As our first step towards simplification, let's introduce a type parameter AB, and use an equality constraint to set <A as Mul<B>>::Output equal to this type.

fn mul_three_times<A, B, AB>(a: A, b: B)
    -> <<AB as Mul<B>>::Output as Mul<B>>::Output
where
    B: Copy,
    A: Mul<B, Output=AB>,
    AB: Mul<B>,
    <AB as Mul<B>>::Output: Mul<B>,
{ a * b * b * b }

What we accomplished by doing this is that we introduced a name for the type of a * b. We can do this again to introduce a name for the type of a * b * b:

fn mul_three_times<A, B, AB, ABB>(a: A, b: B)
    -> <ABB as Mul<B>>::Output
where
    B: Copy,
    A: Mul<B, Output=AB>,
    AB: Mul<B, Output=ABB>,
    ABB: Mul<B>,
{ a * b * b * b }

and one last time to name the type of a * b * b * b

fn mul_three_times<A, B, AB, ABB, ABBB>(a: A, b: B) -> ABBB
where
    B: Copy,
    A: Mul<B, Output=AB>,
    AB: Mul<B, Output=ABB>,
    ABB: Mul<B, Output=ABBB>,
{ a * b * b * b }

Neat!

Just one problem: By adding these type parameters to the function, they're now part of the signature. If you find yourself some day needing to specify the type parameters for some reason, you'll no longer be able to write mul_three_times::<A, B>(a, b), and instead you'll be forced to write mul_three_times::<A, B, _, _, _>(a, b). This is why you should introduce a trait, because the extra type parameters will then only show up in the impl where they can't affect signatures.

(b) ...to a trait impl.

So, this is basically, what I showed before. Although usually, if I originally intended for the function to be a free function, then I would also write a free function wrapper for it, as I have done here, and label the trait as "public implementation detail".

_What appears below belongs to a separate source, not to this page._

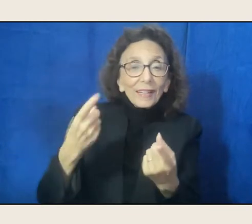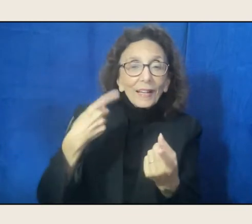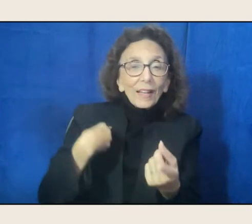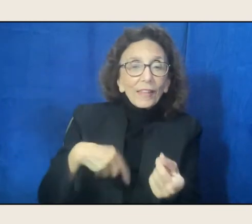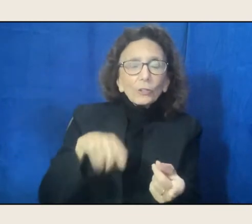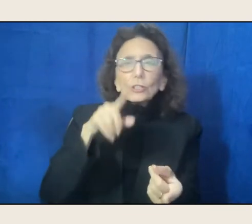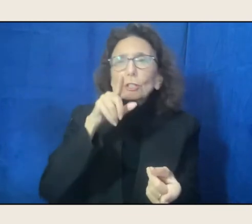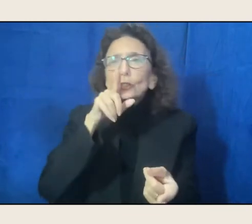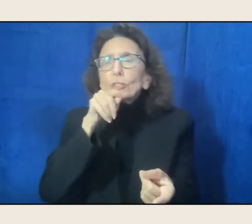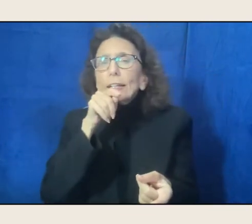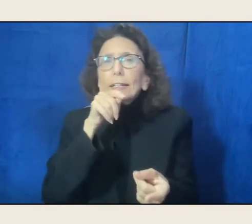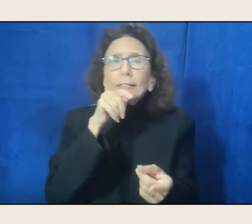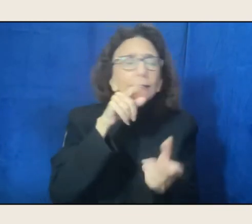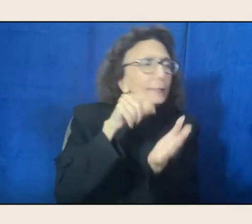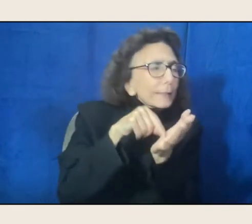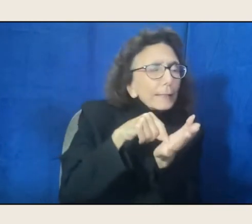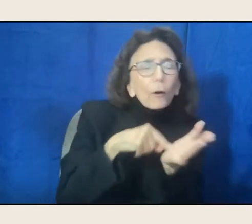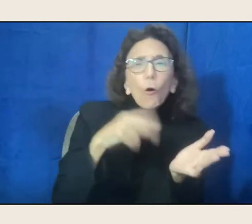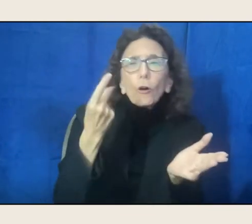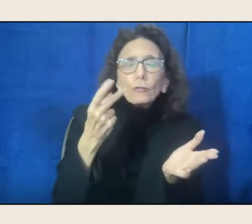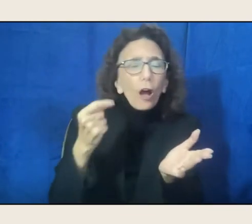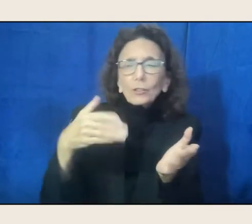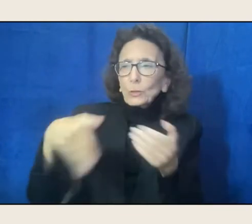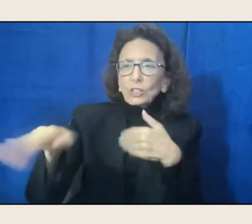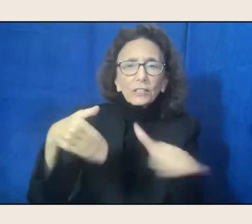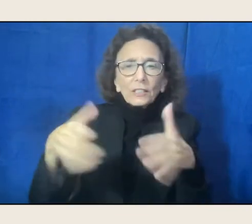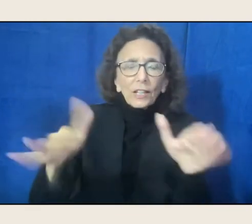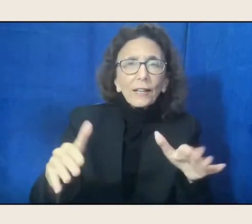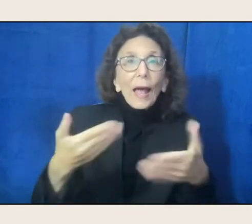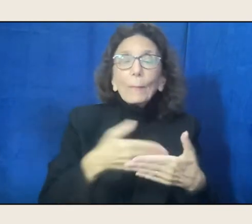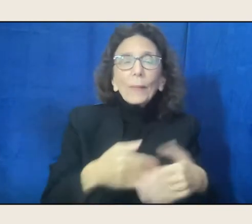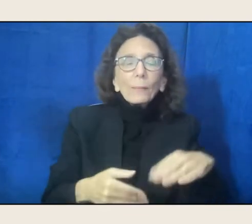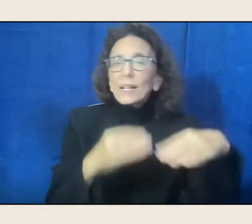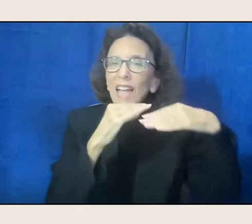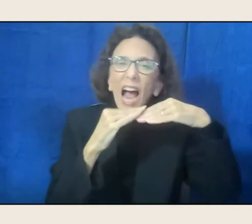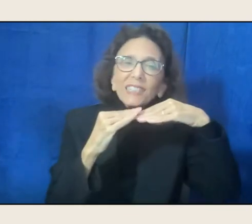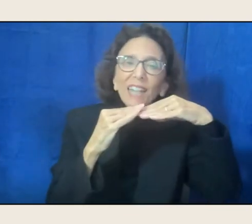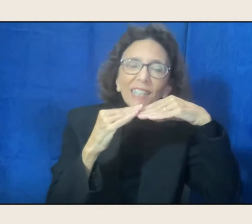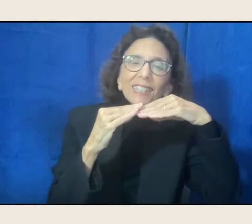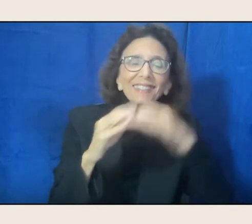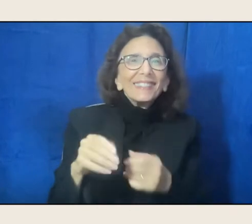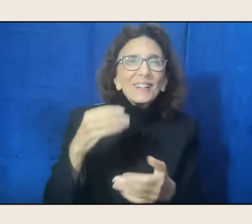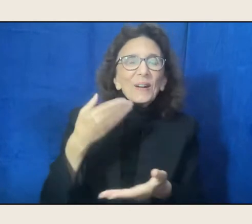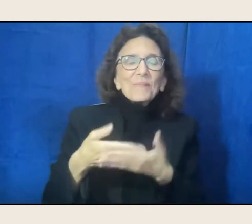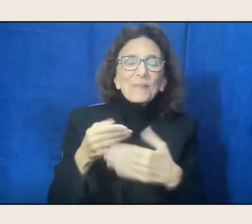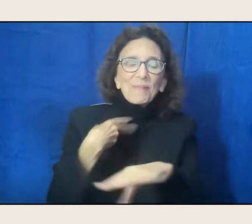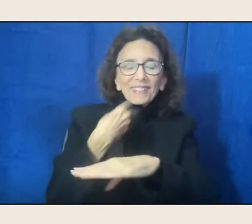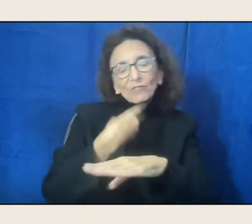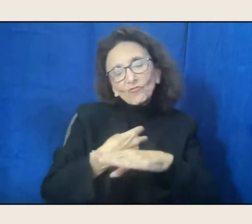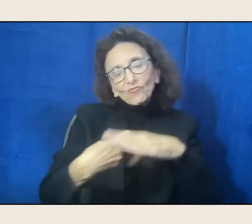"Babies teethe at the corners. "They scrape their knees under it. "It is here that children are given instructions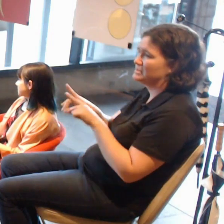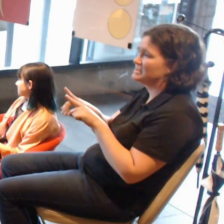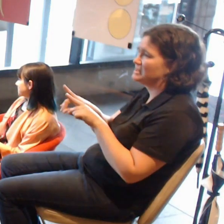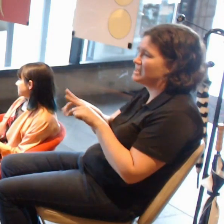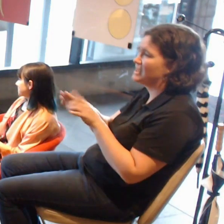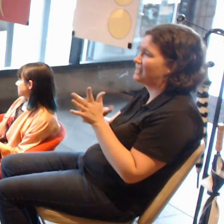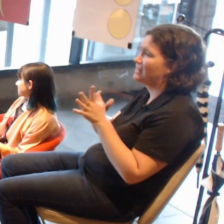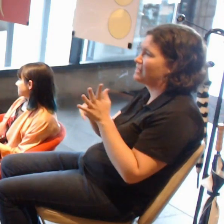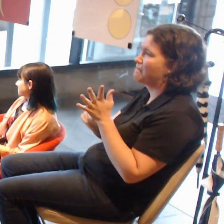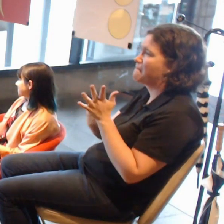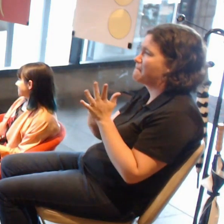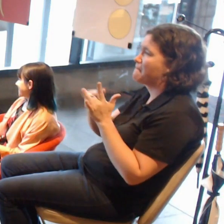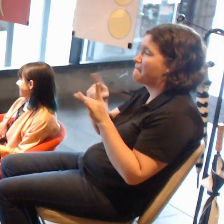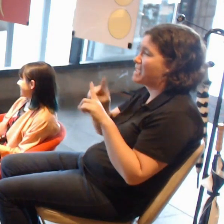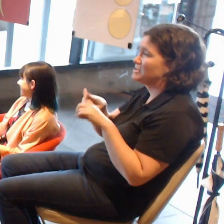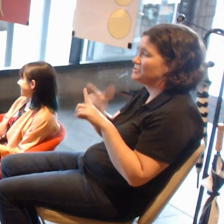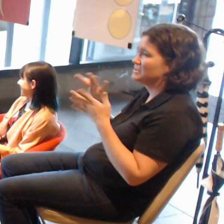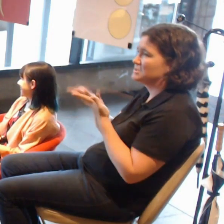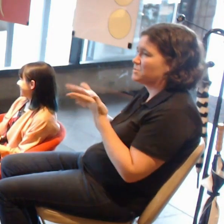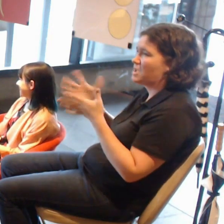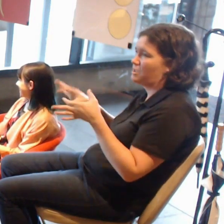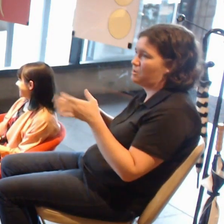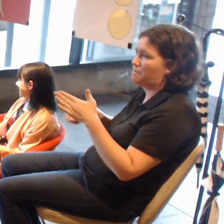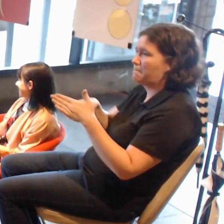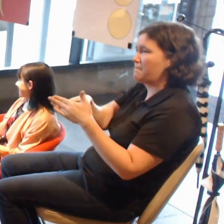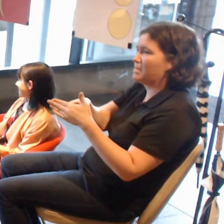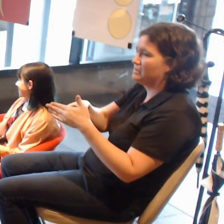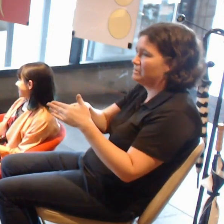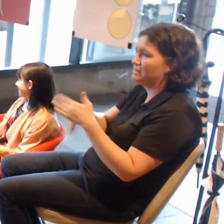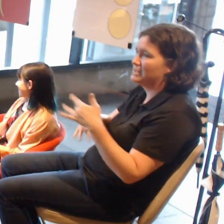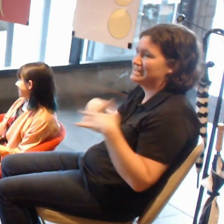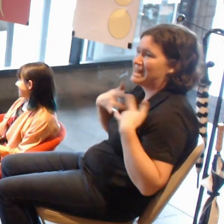Do you see it being a holodeck from Star Trek where you live in that world?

/// Implementation detail of `mul_three_times()`.
///
/// Please pretend this doesn't exist.
pub trait MulThreeTimes<B> {
    type Output;

    fn mul_three_times(self, b: B) -> Self::Output;
}

impl<A, B, AB, ABB, ABBB> MulThreeTimes<B> for A
where
    B: Copy,
    A: Mul<B, Output=AB>,
    AB: Mul<B, Output=ABB>,
    ABB: Mul<B, Output=ABBB>,
{
    type Output = ABBB;
    
    fn mul_three_times(self, b: B) -> Self::Output
    { self * b * b * b }
}

// Free function wrapper

/// Multiply `a` by `b` three times.
///
/// The output type is whatever the type of `a * b * b * b` is.
pub fn mul_three_times<A, B>(a: A, b: B) -> <A as MulThreeTimes<B>>::Output
where A: MulThreeTimes<B>
{ a.mul_three_times(b) }

Notice how, by doing this, we have not really made the signature nicer to consumers (the output type is "this weird thing we made up just now"), and have in fact obscured the output type somewhat by moving it into a trait impl. The only conceivable benefit really is that we, as a maintainer of the code, can more easily read and modify the impl.

:confetti_ball: Hooray?

So... when should I do this?

Uhhhhh... considering all of the above, if it's going to impact your public API then probably never. (At the very least, you ought to have other motivation for creating a trait first; in that case, you get this power for free). It's alright for internal functions and utilities, which is where I've used it.

It's really just a dumb trick to keep in your toolbox because, well, you never know.


Dammit, I need a blog.

4 Likes

I agree. I love these posts :heart:

1 Like

Oh! Oh! Hi, I think I can contribute to this. :grinning:

For context: a few months ago, I also used Dimensioned in a home assignment. The assignment was to write a really simple Monte-Carlo simulation of gamma radiation being absorbed by a block of lead. There was also a part where we had to take statistics of the simulation results and calculate means, standard deviations, etc.

As is reasonable for run-once-touch-never-again code, I wanted it to be as generic as humanly possible.

So the module that calculated mean and standard deviation was generic over the variable that it calcualted these values for. And because the standard deviation is the square root of a sum of squares divided by an integer, I quickly ran into the same trouble as you, @ExpHP, where my struct Statistics grew some horrendously long trait bounds.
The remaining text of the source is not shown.